Tuesday, May 18, 2010

WAMP SERVER 2 (https SSL configuration)

#Let’s assume that your wamp's version is 2.0h and is installed on drive C:
STEP1 . ADDING AN ENVIRONMENT VARIABLE (OPENSSL_CONF)
Go to Control Panel > System > Advanced > Environment Variables
OR
Right Click on My Computer > Properties > Advanced > Environment Variables

Add a
new system variable OPENSSL_CONF:

Variable name:
OPENSSL_CONF
Variable value:
C:\wamp\bin\apache\apache2.2.11\conf\openssl.cnf

Log out > log in

Go to
command prompt and type in:

set | more

Make sure you see the following line among the environment variables:
OPENSSL_CONF= C:\wamp\bin\apache\apache2.2.11\conf\openssl.cnf

STEP2. GENERATING KEY
Go to
command prompt and type in:
cd\
cd wamp\bin\apache\apache2.2.11\bin
openssl req -new > webserver.csr

The command runs and prompts you to enter a
PEM pass phrase and verify it. Write down the phrase because you will need it later. It will then ask you to enter information that will be incorporated into your certificate request. When the command finishes, it has created several files, including privkey.pem, in C:\wamp\bin\apache\apache2.2.11\bin.

STEP 3. REMOVING PASSPHRASE
Run the following command:
openssl rsa -in privkey.pem -out webserver.key

You will be
prompted for the pass phrase from the previous step.
The RSA key is written and the file webserver.key is now available in the folder.

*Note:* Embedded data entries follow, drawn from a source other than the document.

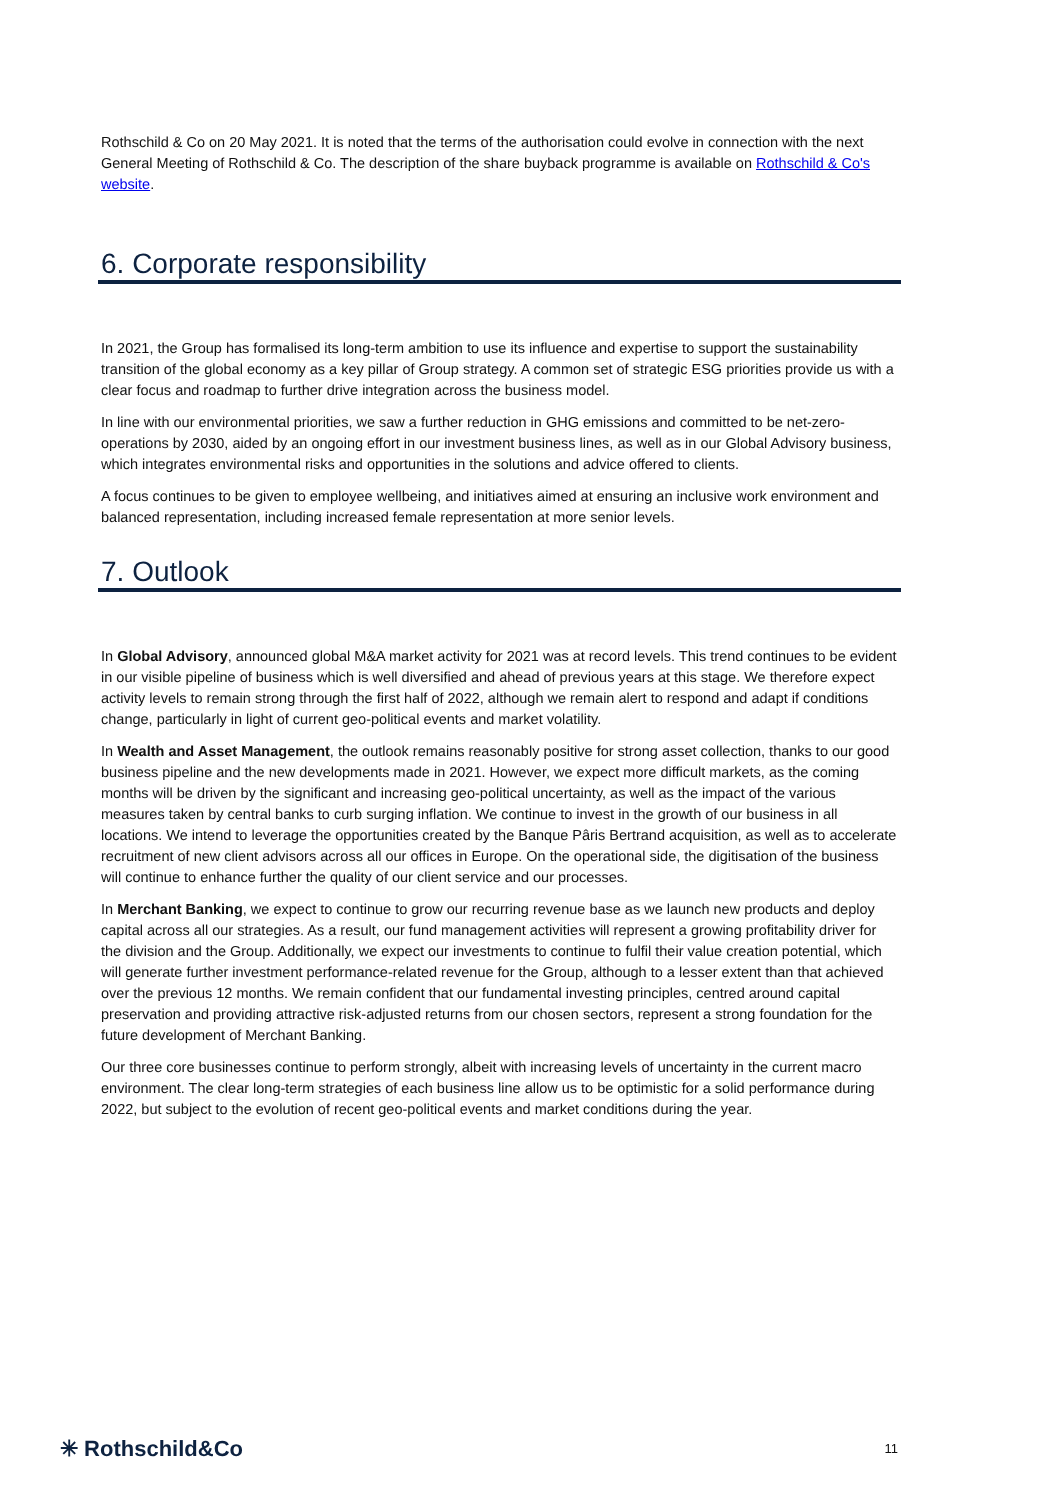Rothschild & Co on 20 May 2021. It is noted that the terms of the authorisation could evolve in connection with the next General Meeting of Rothschild & Co. The description of the share buyback programme is available on Rothschild & Co's website.
6. Corporate responsibility
In 2021, the Group has formalised its long-term ambition to use its influence and expertise to support the sustainability transition of the global economy as a key pillar of Group strategy. A common set of strategic ESG priorities provide us with a clear focus and roadmap to further drive integration across the business model.
In line with our environmental priorities, we saw a further reduction in GHG emissions and committed to be net-zero-operations by 2030, aided by an ongoing effort in our investment business lines, as well as in our Global Advisory business, which integrates environmental risks and opportunities in the solutions and advice offered to clients.
A focus continues to be given to employee wellbeing, and initiatives aimed at ensuring an inclusive work environment and balanced representation, including increased female representation at more senior levels.
7. Outlook
In Global Advisory, announced global M&A market activity for 2021 was at record levels. This trend continues to be evident in our visible pipeline of business which is well diversified and ahead of previous years at this stage. We therefore expect activity levels to remain strong through the first half of 2022, although we remain alert to respond and adapt if conditions change, particularly in light of current geo-political events and market volatility.
In Wealth and Asset Management, the outlook remains reasonably positive for strong asset collection, thanks to our good business pipeline and the new developments made in 2021. However, we expect more difficult markets, as the coming months will be driven by the significant and increasing geo-political uncertainty, as well as the impact of the various measures taken by central banks to curb surging inflation. We continue to invest in the growth of our business in all locations. We intend to leverage the opportunities created by the Banque Pâris Bertrand acquisition, as well as to accelerate recruitment of new client advisors across all our offices in Europe. On the operational side, the digitisation of the business will continue to enhance further the quality of our client service and our processes.
In Merchant Banking, we expect to continue to grow our recurring revenue base as we launch new products and deploy capital across all our strategies. As a result, our fund management activities will represent a growing profitability driver for the division and the Group. Additionally, we expect our investments to continue to fulfil their value creation potential, which will generate further investment performance-related revenue for the Group, although to a lesser extent than that achieved over the previous 12 months. We remain confident that our fundamental investing principles, centred around capital preservation and providing attractive risk-adjusted returns from our chosen sectors, represent a strong foundation for the future development of Merchant Banking.
Our three core businesses continue to perform strongly, albeit with increasing levels of uncertainty in the current macro environment. The clear long-term strategies of each business line allow us to be optimistic for a solid performance during 2022, but subject to the evolution of recent geo-political events and market conditions during the year.
✳ Rothschild&Co 11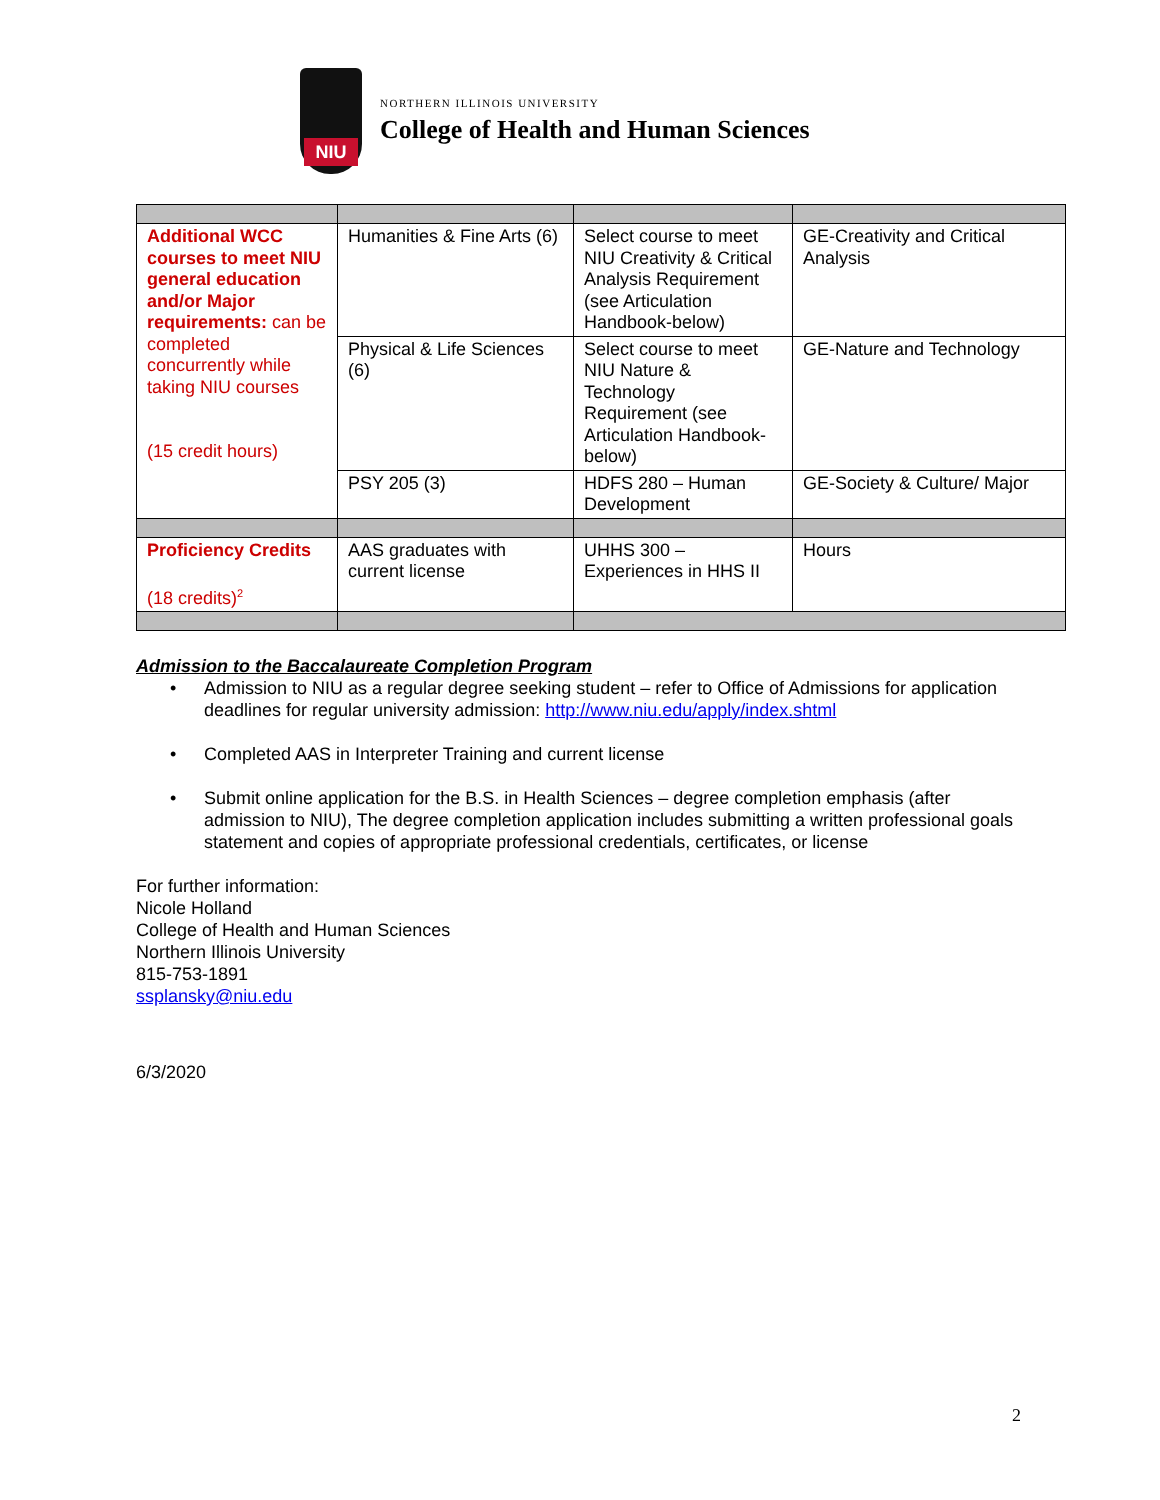NIU
NORTHERN ILLINOIS UNIVERSITY
College of Health and Human Sciences
| Additional WCC courses to meet NIU general education and/or Major requirements: can be completed concurrently while taking NIU courses (15 credit hours) | Humanities & Fine Arts (6) | Select course to meet NIU Creativity & Critical Analysis Requirement (see Articulation Handbook-below) | GE-Creativity and Critical Analysis |
| | Physical & Life Sciences (6) | Select course to meet NIU Nature & Technology Requirement (see Articulation Handbook-below) | GE-Nature and Technology |
| | PSY 205 (3) | HDFS 280 – Human Development | GE-Society & Culture/ Major |
| Proficiency Credits (18 credits)<sup>2</sup> | AAS graduates with current license | UHHS 300 – Experiences in HHS II | Hours |
Admission to the Baccalaureate Completion Program
• Admission to NIU as a regular degree seeking student – refer to Office of Admissions for application deadlines for regular university admission: http://www.niu.edu/apply/index.shtml
• Completed AAS in Interpreter Training and current license
• Submit online application for the B.S. in Health Sciences – degree completion emphasis (after admission to NIU), The degree completion application includes submitting a written professional goals statement and copies of appropriate professional credentials, certificates, or license
For further information:
Nicole Holland
College of Health and Human Sciences
Northern Illinois University
815-753-1891
ssplansky@niu.edu
6/3/2020
2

STEP 4. CONVERTING INTO SIGNED CERTIFICATE
Run the following command to create a certificate which expires after one year:

openssl x509 -in webserver.csr -out webserver.cert -req -signkey webserver.key -days 365


STEP 5. STORING CERTIFICATE FILES
Create a folder
C:\wamp\OpenSSL with the following subfolders:

certs
crl
newcerts
private


Copy the following files from
C:\wamp\bin\apache\Apache2.2.11\bin to C:\wamp\OpenSSL\certs:

webserver.cert
webserver.csr
webserver.key


Copy the following files from
C:\wamp\bin\apache\Apache2.2.11\bin to C:\wamp\OpenSSL\private:

.rnd
privkey.pem


STEP 6. CREATING ERROR LOG FILES
Create 2 text files on C:/wamp/logs
1. ssl_ErrorLog.txt
2. ssl_TransferLog.txt
STEP 7. MODIFING HTTPD-SSL.CONF
Go to C:\wamp\bin\apache\Apache2.2.11\conf\extra
Make a backup copy of the file httpd-ssl.conf and rename to httpd-ssl.conf.old
Using any text editor, open the file httpd-ssl.conf
Change the following lines, adjusting the email address and the paths to your settings:

SSLSessionCache
"shmcb:C:/wamp/logs"

SSLMutex default

# General setup for the virtual host
DocumentRoot "C:/wamp/www"
ServerName localhost:443

ServerAdmin
myemailaddress@domain.com
ErrorLog "C:/wamp/logs/ssl_ ErrorLog.txt"
TransferLog "
C:/wamp/logs/ssl_TransferLog.txt"

SSLCertificateFile "
C:/wamp/OpenSSL/certs/webserver.cert"

SSLCertificateKeyFile "C:/wamp/OpenSSL/certs/webserver.key"

SSLCARevocationPath "C:/wamp/OpenSSL/crl"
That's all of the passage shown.